**RECORDS FOR PROCESSING:**

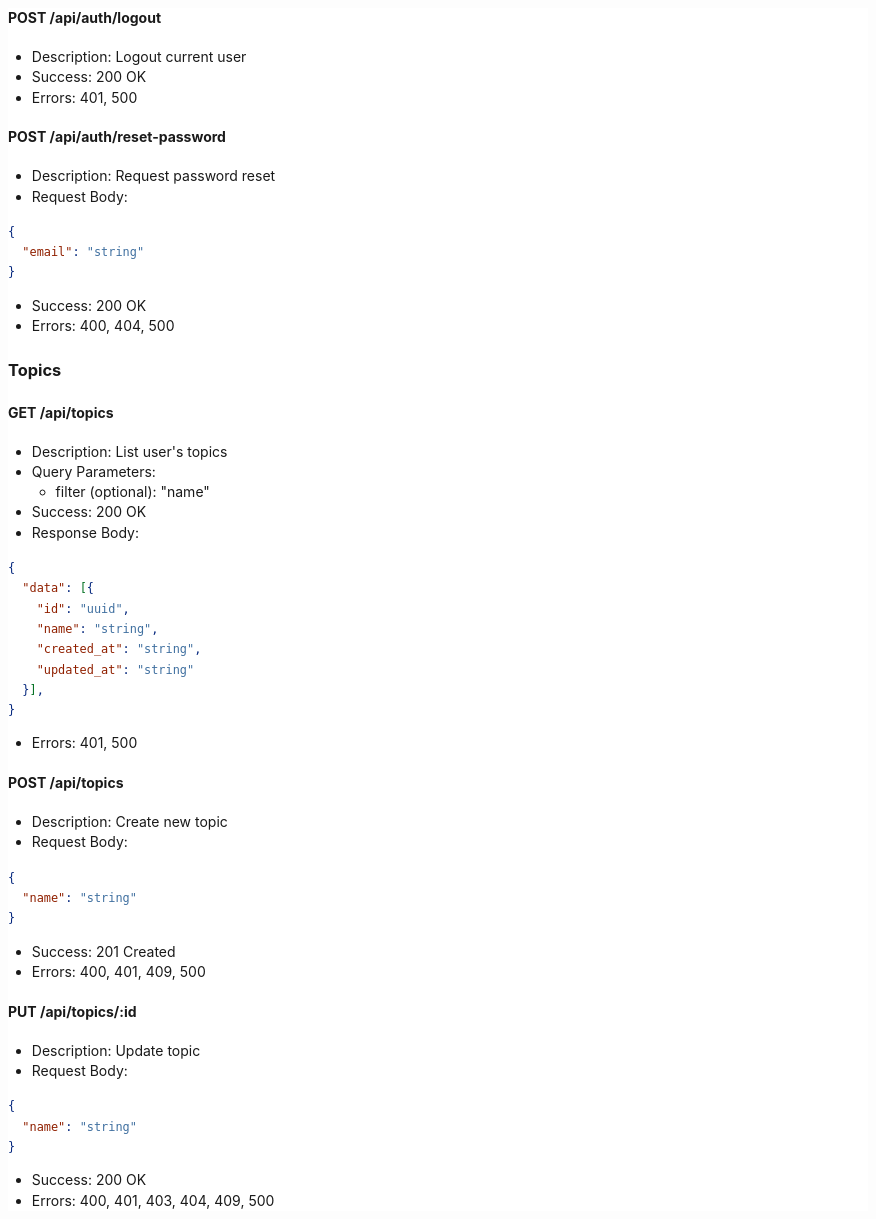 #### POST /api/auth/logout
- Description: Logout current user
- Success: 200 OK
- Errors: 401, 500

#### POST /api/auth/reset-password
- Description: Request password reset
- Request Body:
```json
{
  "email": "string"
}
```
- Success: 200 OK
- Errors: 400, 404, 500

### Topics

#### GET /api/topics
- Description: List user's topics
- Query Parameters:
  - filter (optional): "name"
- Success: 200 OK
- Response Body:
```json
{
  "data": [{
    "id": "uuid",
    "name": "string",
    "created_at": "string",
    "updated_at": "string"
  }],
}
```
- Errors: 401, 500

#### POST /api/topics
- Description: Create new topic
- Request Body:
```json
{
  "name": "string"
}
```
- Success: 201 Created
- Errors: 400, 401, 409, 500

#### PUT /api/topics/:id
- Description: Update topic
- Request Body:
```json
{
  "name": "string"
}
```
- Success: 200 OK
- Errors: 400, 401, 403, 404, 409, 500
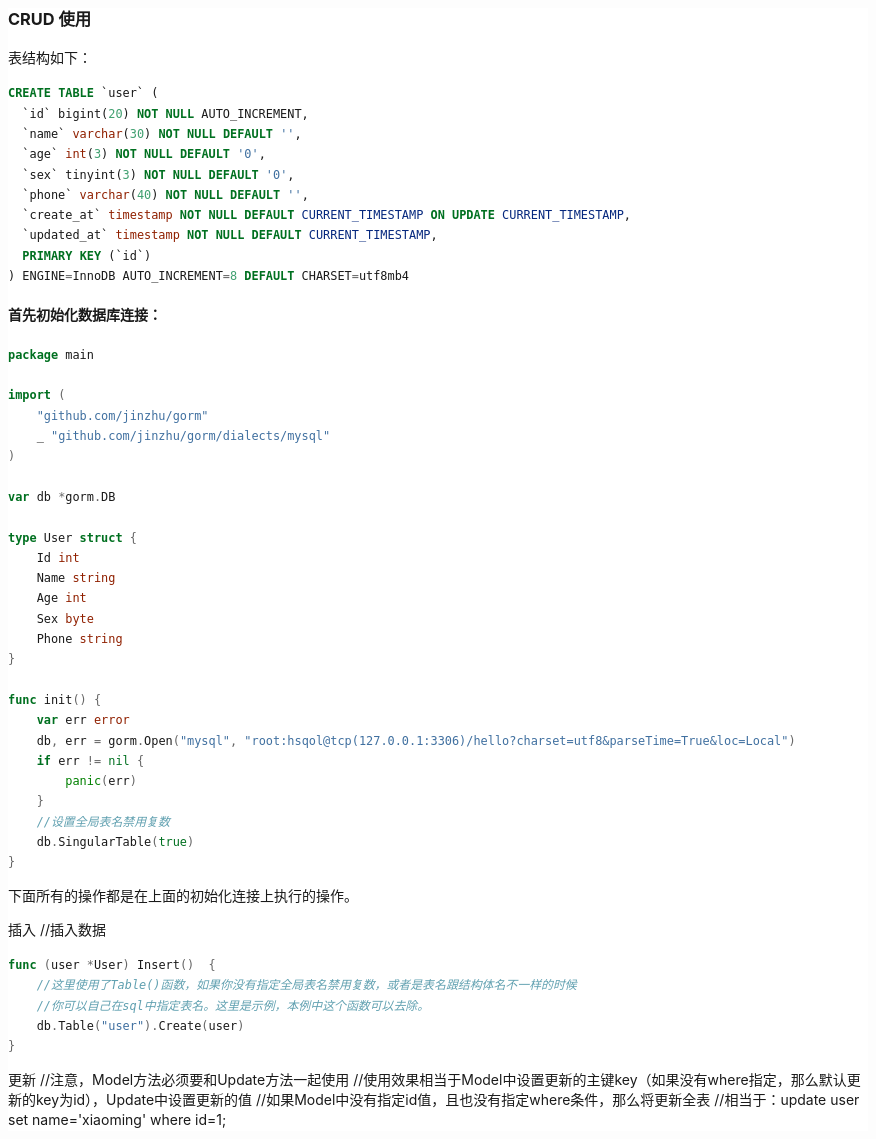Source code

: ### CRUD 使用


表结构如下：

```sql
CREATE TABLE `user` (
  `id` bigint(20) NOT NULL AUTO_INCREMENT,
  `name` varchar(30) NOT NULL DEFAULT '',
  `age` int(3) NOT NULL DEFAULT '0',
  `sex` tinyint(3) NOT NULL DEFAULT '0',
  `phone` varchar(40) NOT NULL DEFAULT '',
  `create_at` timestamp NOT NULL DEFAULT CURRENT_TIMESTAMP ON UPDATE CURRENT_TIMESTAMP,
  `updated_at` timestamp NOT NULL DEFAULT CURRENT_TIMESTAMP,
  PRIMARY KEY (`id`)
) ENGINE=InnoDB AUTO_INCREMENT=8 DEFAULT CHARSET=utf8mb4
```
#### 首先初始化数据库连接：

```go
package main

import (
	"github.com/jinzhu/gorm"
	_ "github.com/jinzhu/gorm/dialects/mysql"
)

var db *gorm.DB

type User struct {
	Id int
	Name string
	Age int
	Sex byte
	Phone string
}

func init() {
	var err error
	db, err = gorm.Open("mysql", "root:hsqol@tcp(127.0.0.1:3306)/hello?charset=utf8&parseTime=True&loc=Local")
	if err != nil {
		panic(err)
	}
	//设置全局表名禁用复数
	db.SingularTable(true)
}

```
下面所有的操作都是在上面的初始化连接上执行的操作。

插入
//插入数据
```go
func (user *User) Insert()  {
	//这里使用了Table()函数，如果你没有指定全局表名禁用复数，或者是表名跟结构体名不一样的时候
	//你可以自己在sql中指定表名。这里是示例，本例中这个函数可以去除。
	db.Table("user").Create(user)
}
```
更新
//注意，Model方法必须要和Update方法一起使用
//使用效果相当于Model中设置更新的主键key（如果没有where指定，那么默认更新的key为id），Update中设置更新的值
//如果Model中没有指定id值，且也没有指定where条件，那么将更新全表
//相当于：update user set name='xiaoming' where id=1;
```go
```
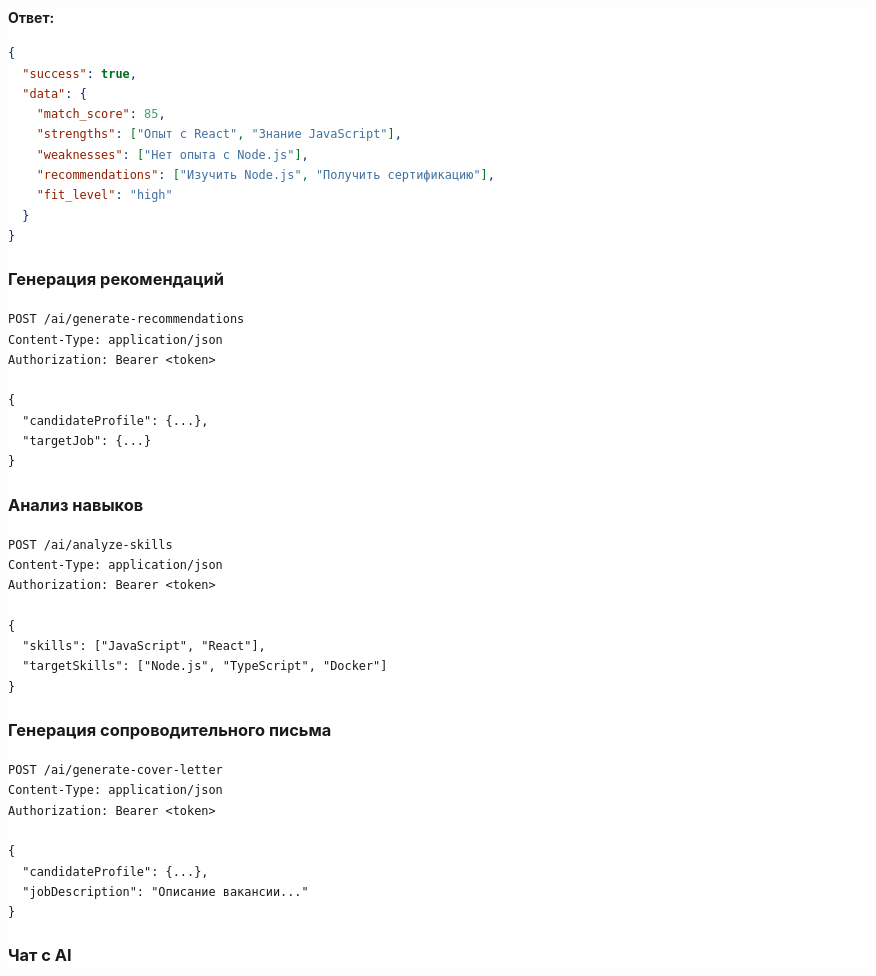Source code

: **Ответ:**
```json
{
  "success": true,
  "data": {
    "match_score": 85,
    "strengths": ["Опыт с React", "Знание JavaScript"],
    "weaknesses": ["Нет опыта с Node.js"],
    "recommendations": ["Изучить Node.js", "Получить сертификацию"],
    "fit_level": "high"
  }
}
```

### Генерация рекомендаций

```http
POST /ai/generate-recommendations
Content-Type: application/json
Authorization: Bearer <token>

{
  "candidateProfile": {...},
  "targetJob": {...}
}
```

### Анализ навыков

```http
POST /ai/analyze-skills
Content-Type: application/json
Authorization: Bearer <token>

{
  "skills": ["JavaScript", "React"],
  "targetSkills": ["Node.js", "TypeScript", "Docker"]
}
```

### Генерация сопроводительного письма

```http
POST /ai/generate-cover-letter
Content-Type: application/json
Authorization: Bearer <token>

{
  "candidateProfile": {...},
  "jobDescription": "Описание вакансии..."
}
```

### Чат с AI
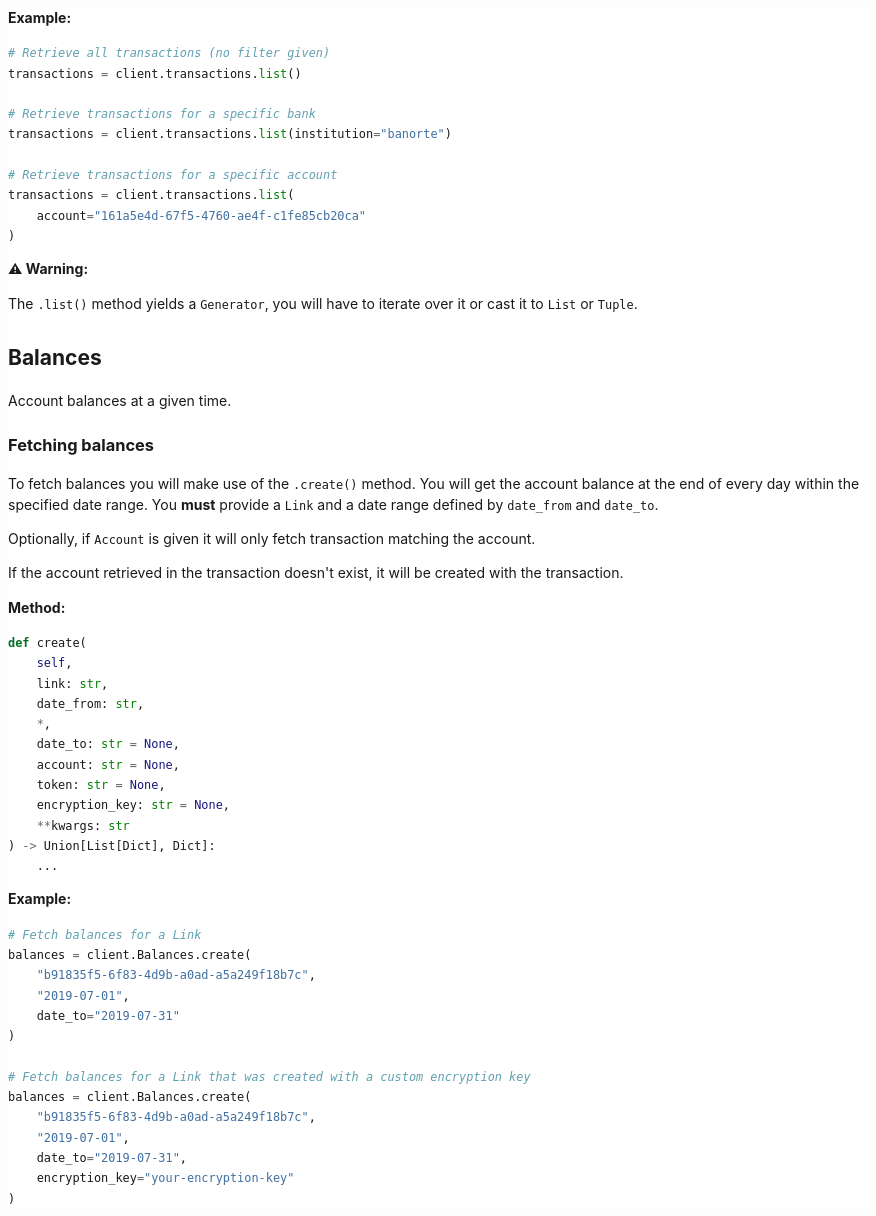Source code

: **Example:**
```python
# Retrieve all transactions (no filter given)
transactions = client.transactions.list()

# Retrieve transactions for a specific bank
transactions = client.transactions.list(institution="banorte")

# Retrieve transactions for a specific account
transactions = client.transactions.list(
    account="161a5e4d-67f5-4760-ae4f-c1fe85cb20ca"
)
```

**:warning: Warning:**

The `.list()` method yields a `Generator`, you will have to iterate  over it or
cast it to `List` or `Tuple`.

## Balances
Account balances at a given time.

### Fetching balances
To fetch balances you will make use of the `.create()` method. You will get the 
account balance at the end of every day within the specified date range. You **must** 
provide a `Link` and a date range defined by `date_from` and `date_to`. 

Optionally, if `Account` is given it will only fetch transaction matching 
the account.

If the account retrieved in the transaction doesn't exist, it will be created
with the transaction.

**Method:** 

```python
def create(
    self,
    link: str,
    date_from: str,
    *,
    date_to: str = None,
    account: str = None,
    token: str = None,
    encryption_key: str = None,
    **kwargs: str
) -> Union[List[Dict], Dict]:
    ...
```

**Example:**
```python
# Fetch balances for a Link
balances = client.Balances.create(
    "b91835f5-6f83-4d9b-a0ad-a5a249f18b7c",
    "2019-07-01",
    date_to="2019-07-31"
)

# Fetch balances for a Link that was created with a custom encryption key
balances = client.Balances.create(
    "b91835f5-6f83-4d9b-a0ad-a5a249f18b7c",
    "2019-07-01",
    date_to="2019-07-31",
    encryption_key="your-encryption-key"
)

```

**PROBLEM TO SOLVE:** From the listing above, copy every line where the string "range" is found.

**WRITTEN ANSWER:**
account balance at the end of every day within the specified date range. You **must** 
provide a `Link` and a date range defined by `date_from` and `date_to`. 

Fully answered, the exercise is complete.